Gentoo-sources = Vanilla-sources + Bugfixes + Securitypatches, aber keine neuen Features. Daher auch kein Reiser4.

Man kann von Reiser4 halten was man will, aber solange es nicht in den Vanilla-sources (oder zumindest einem anerkannten Patchset, das dann bald in die Vanilla-sources übergeht) auftaucht wird es vermutlich auch nicht offiziell unterstützt werden.

----------

## boris64

 *tango wrote:*   

> Ich hatte mit reiser4 und den mm Patches arge Probleme, ständige Freezes etc..
> 
> Das System lief ansonsten aber verdammt schnell, aber das war es mir nicht ganz Wert...
> 
> tango

 

dito+massig Kernel-Oopses :/

Habe so ziemlich alles ausprobiert (ob nun mit in Kernelquellen eingebauten Reiser4-Patches 

oder manuell eingespielten Patches), egal ob mm-/ck-/cko-/nitro-/vanilla-sources usw.
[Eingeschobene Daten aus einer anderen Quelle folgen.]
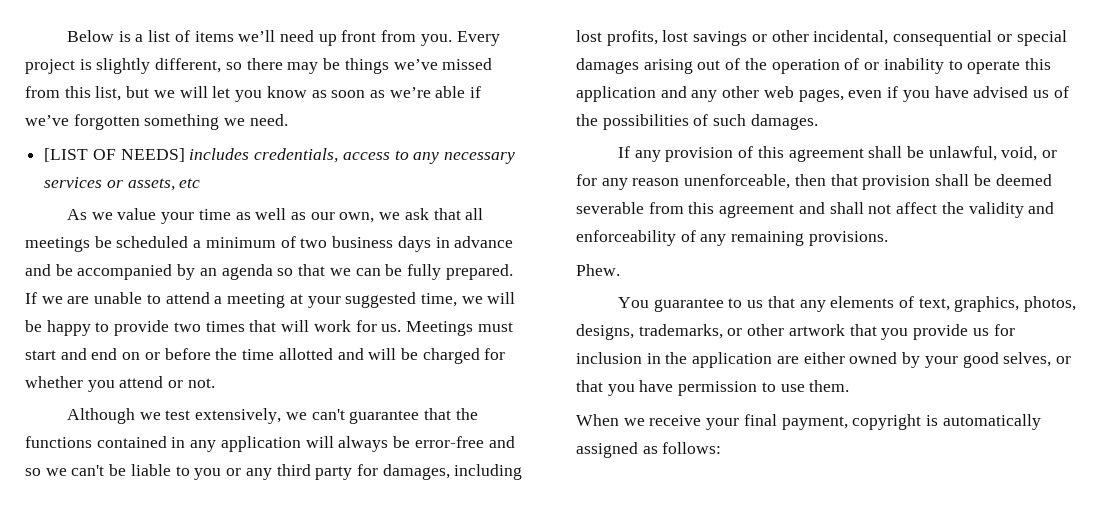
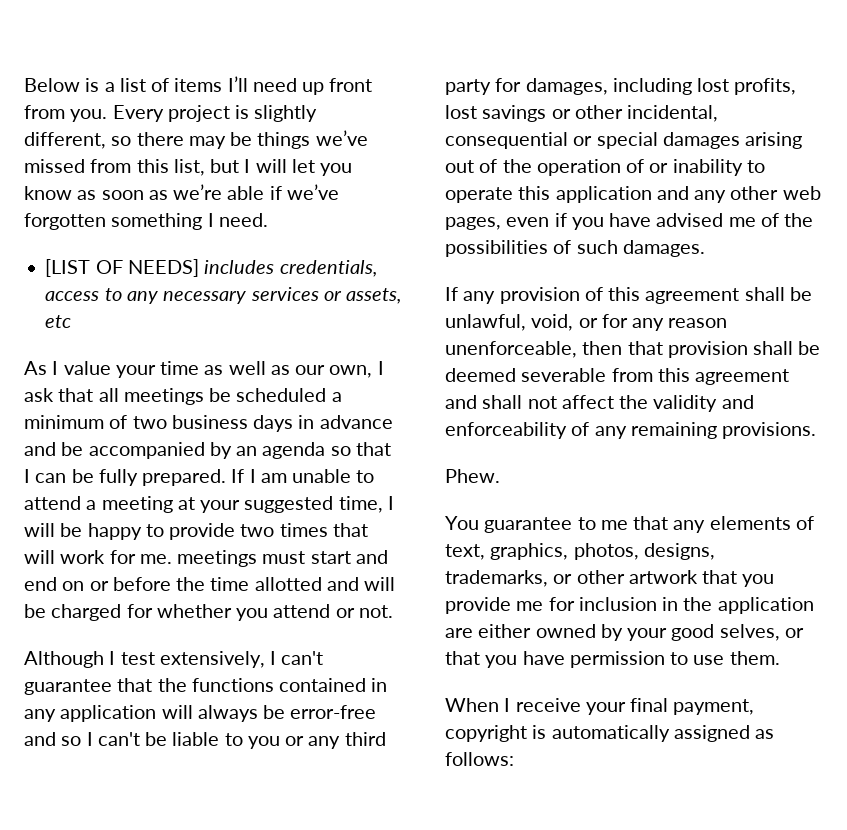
[238,30,276,42] we’ll -> [227,76,248,92] I’ll
[153,90,175,98] we -> [244,159,251,173] I
[224,118,246,126] we -> [207,213,214,227] I
[91,212,113,220] we -> [52,361,59,375] I
[379,212,401,220] we -> [377,361,384,375] I
[329,268,351,276] we -> [24,469,30,483] I
[41,296,90,304] we are -> [249,469,287,483] I am
[461,296,483,304] we -> [387,496,394,510] I
[381,321,473,336] us. Meetings -> [139,550,258,567] me. meetings
[139,412,161,420] we -> [109,651,116,665] I
[285,412,307,420] we -> [270,651,277,665] I
[45,468,67,476] we -> [86,732,93,746] I
[1032,90,1049,98] us -> [728,217,756,227] me
[747,300,764,308] us -> [600,520,628,530] me
[972,328,989,336] us -> [516,601,544,611] me
[623,418,645,426] we -> [504,698,511,712] I

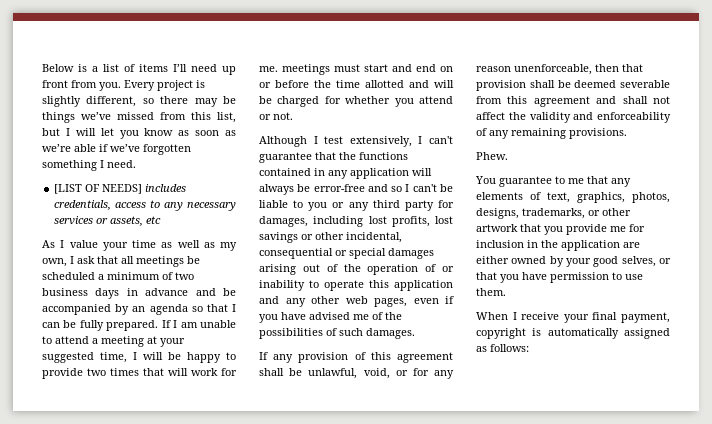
[295,365,326,375] our -> [220,242,237,251] my

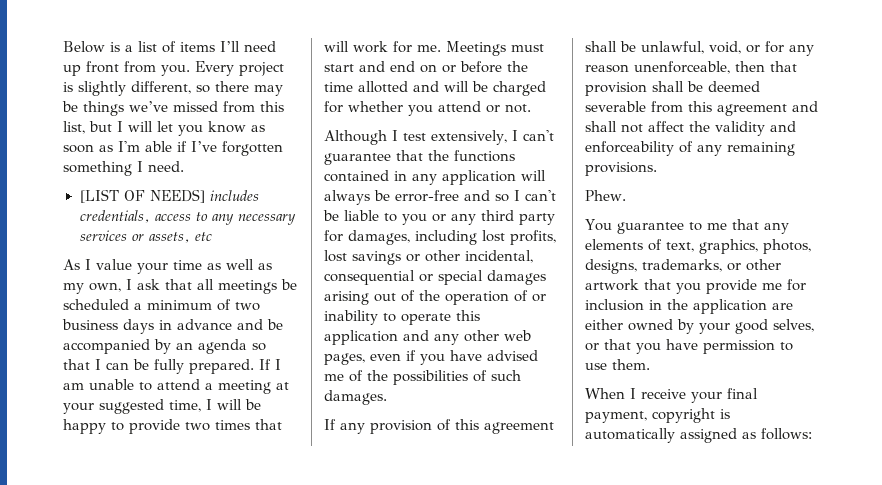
[42,144,71,152] we’re -> [118,141,140,152] I'm
[110,144,140,152] we’ve -> [191,141,217,152] I’ve
[282,64,330,75] meetings -> [446,41,506,56] Meetings

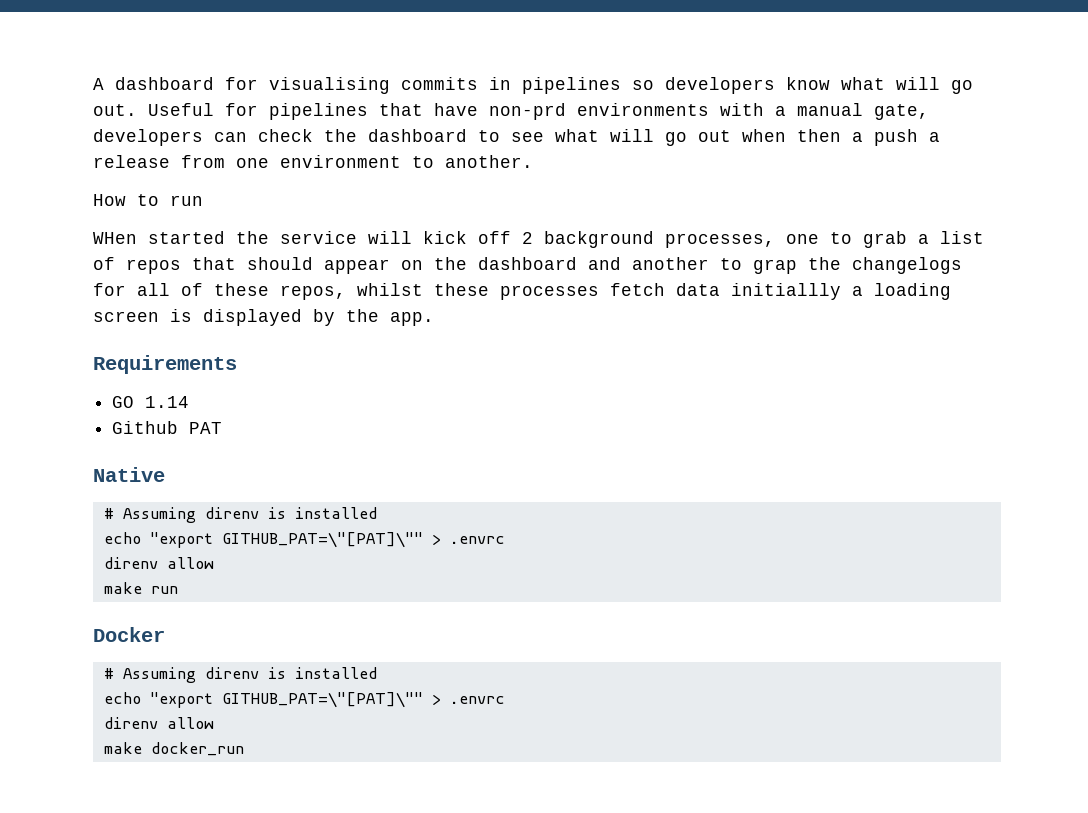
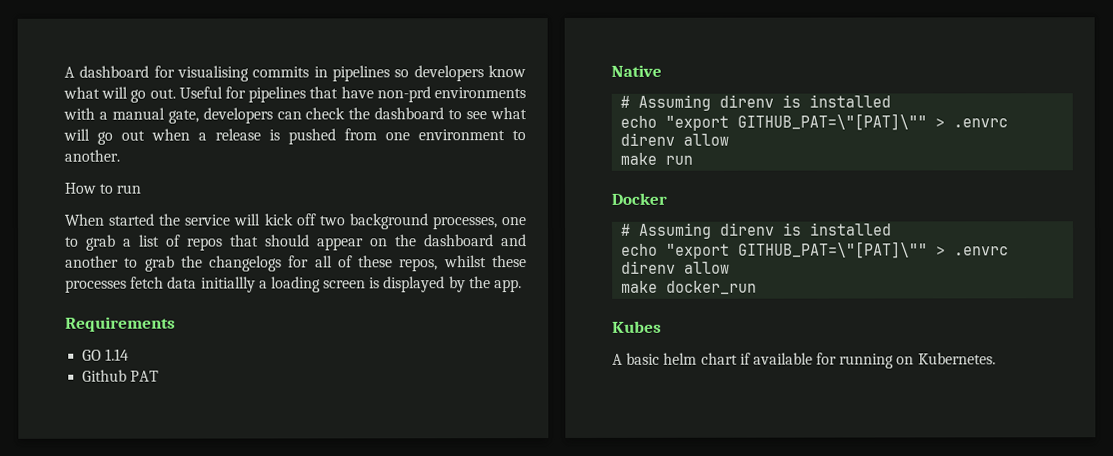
[797,129,940,146] [93,155,170,168] then a push a release -> [198,128,336,145] a release is pushed
[93,232,137,244] WHen -> [64,213,104,226] When
[522,232,533,244] 2 -> [318,215,345,226] two
[753,259,797,274] grap -> [144,255,175,272] grab
(244, 749) none -> [612,320,662,333] [612,352,996,369] // Kubes // A basic helm chart if available for running on Kubernetes.

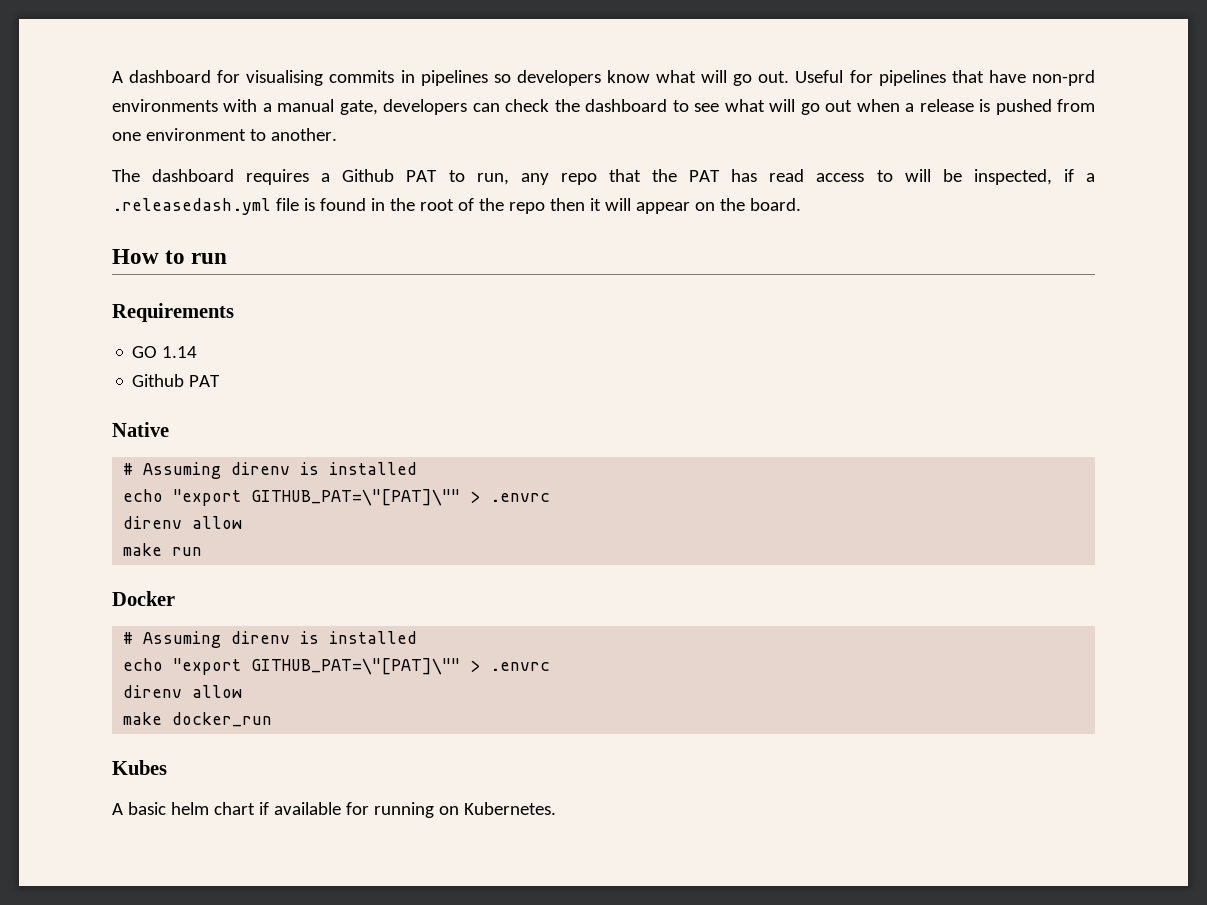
[64,182,142,194] [64,213,526,230] [65,234,527,251] [65,255,527,272] [65,276,523,293] How to run // When started the service will kick off two background processes, one to grab a list of repos that should appear on the dashboard and another to grab the changelogs for all of these repos, whilst these processes fetch data initiallly a loading screen is displayed by the app. -> [112,169,1095,185] [112,198,801,215] [112,249,228,264] The dashboard requires a Github PAT to run, any repo that the PAT has read access to will be inspected, if a .releasedash.yml file is found in the root of the repo then it will appear on the board. // How to run

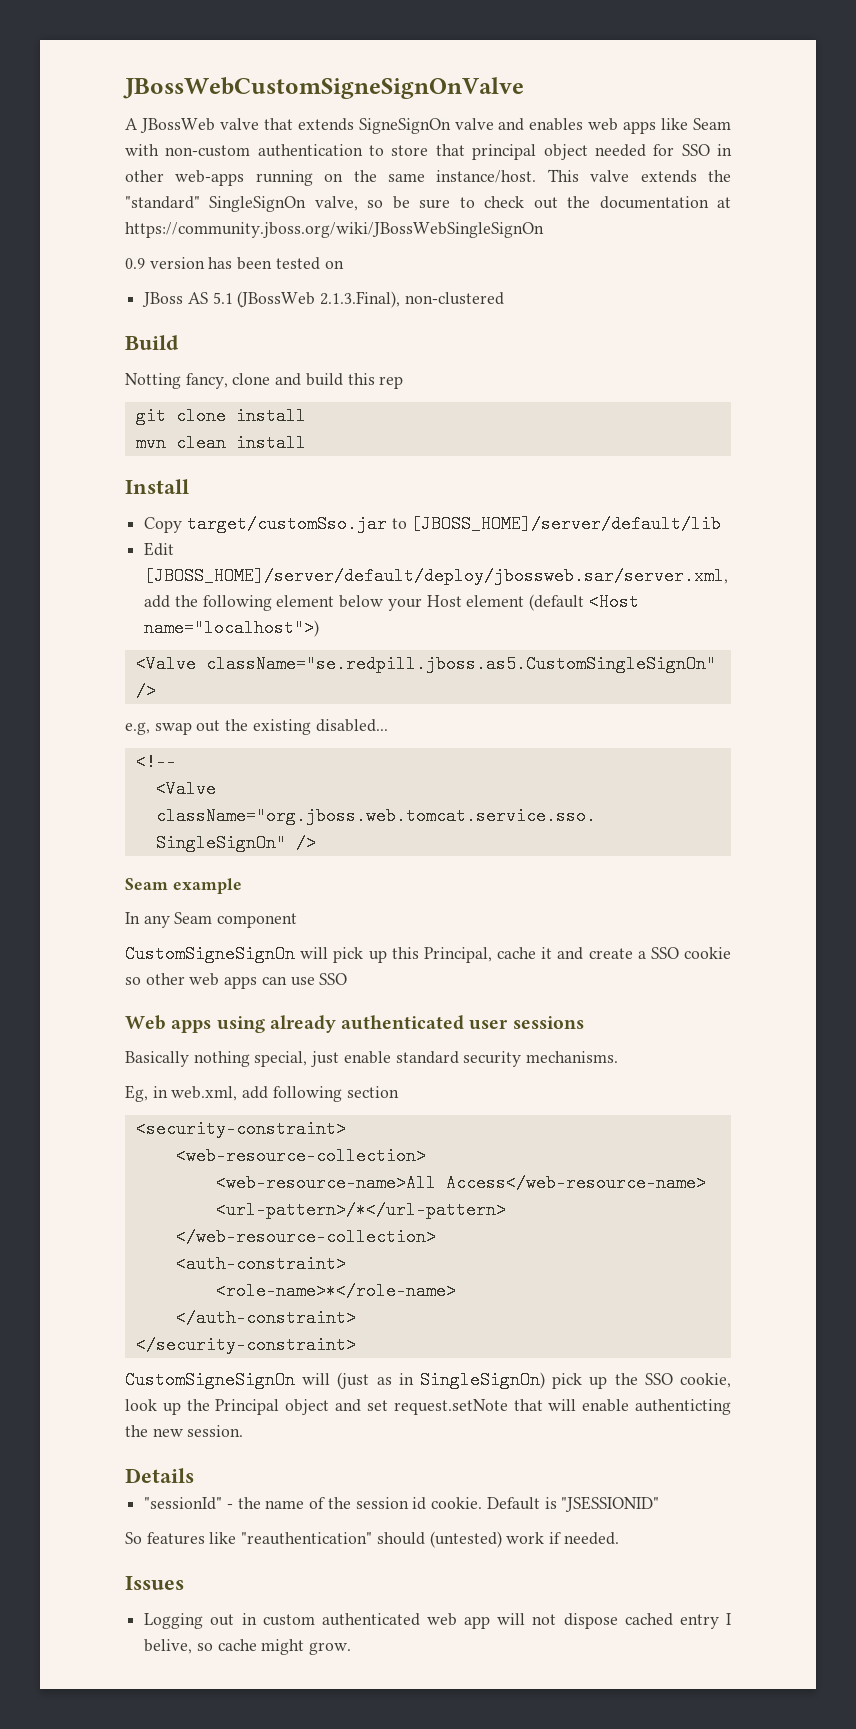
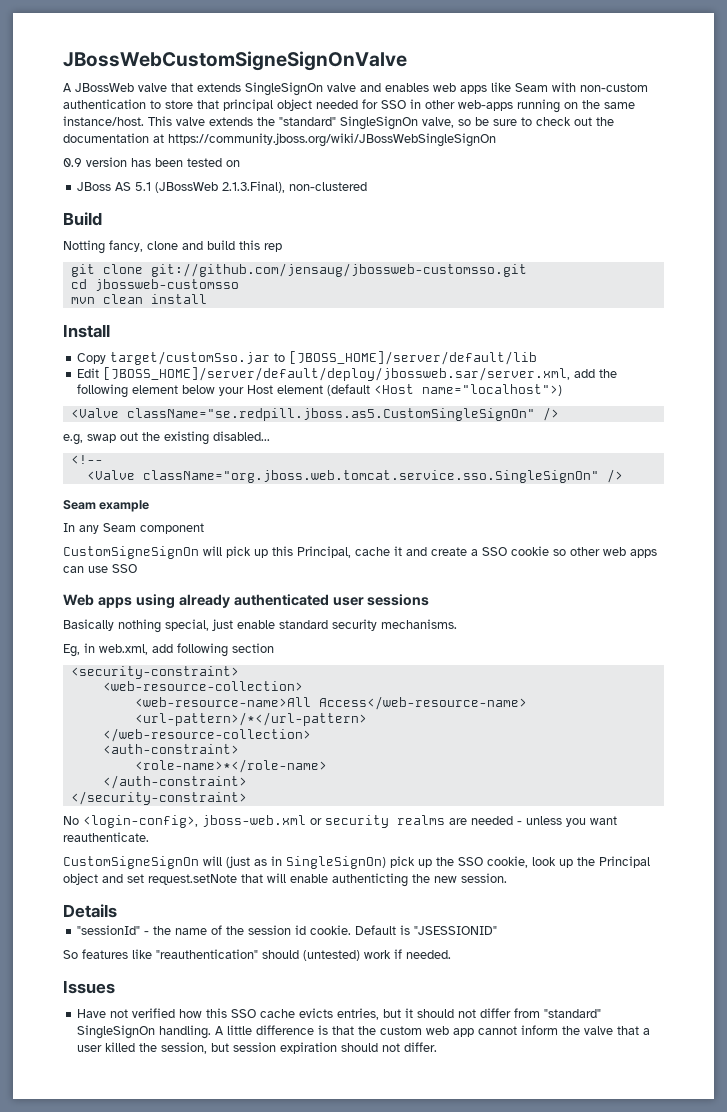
[358,118,451,134] SigneSignOn -> [245,82,323,96] SingleSignOn
[235,407,306,425] install -> [150,263,527,277] [70,279,239,291] git://github.com/jensaug/jbossweb-customsso.git // cd jbossweb-customsso
(356, 1345) none -> [63,815,617,828] [63,832,149,842] // No <login-config>, jboss-web.xml or security realms are needed - unless you want reauthenticate.
[144,1613,731,1629] [144,1639,352,1655] Logging out in custom authenticated web app will not dispose cached entry I belive, so cache might grow. -> [77,1008,602,1020] [77,1025,651,1039] [77,1042,438,1054] Have not verified how this SSO cache evicts entries, but it should not differ from "standard" SingleSignOn handling. A little difference is that the custom web app cannot inform the valve that a user killed the session, but session expiration should not differ.

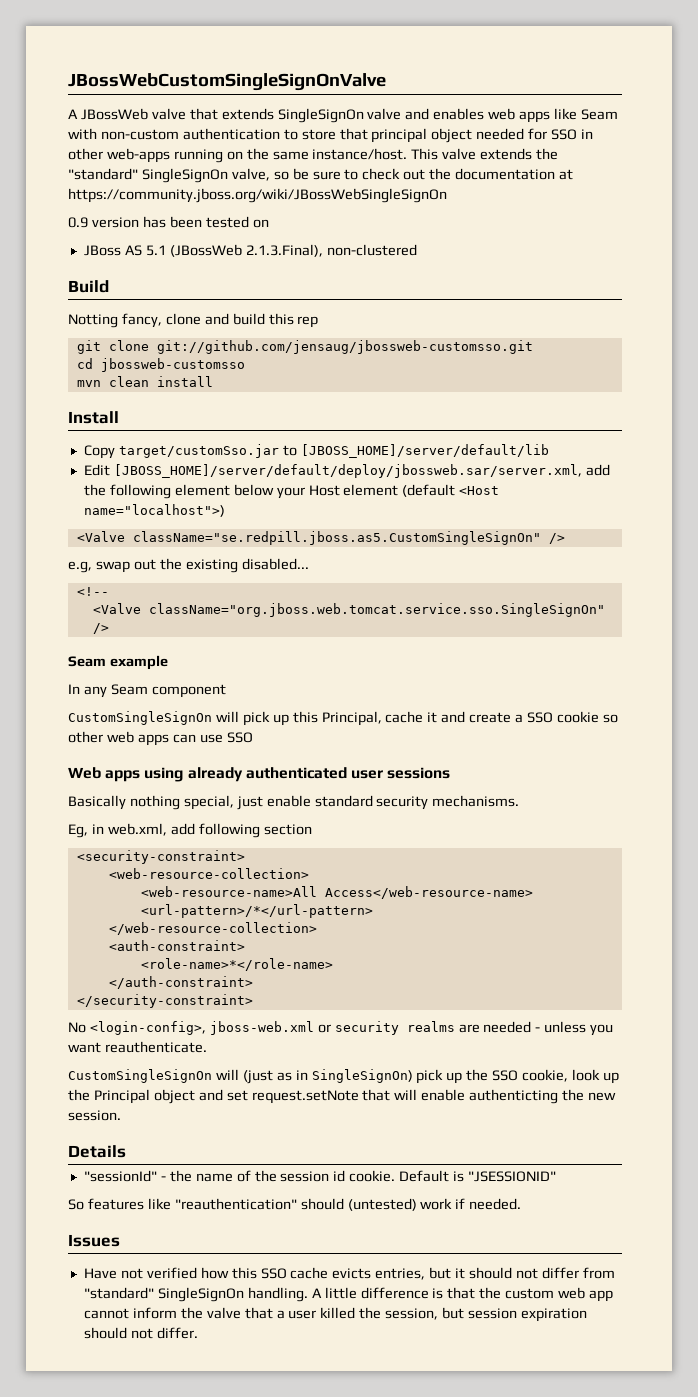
[63,51,407,71] JBossWebCustomSigneSignOnValve -> [68,73,386,91] JBossWebCustomSingleSignOnValve
[63,546,199,559] CustomSigneSignOn -> [68,711,212,725] CustomSingleSignOn
[63,856,199,869] CustomSigneSignOn -> [68,1069,212,1083] CustomSingleSignOn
und was weiss ich noch alles(...)

Ich würde mir ja ein fixes Dateisystem a la Reiser4 wünschen, nur stabil sollte bei mir 

dann auch es sein (in diesem Fall auf einem AMD64-System).

----------

## ChrisM87

Hi,

 *Quote:*   

> Gentoo-sources = Vanilla-sources + Bugfixes + Securitypatches, aber keine neuen Features. Daher auch kein Reiser4. 

 

Was suchen dann vesafb-tng, squashfs (ok, das wird für die LiveCD gebraucht), bootsplash, speakup & co in den gentoo-sources?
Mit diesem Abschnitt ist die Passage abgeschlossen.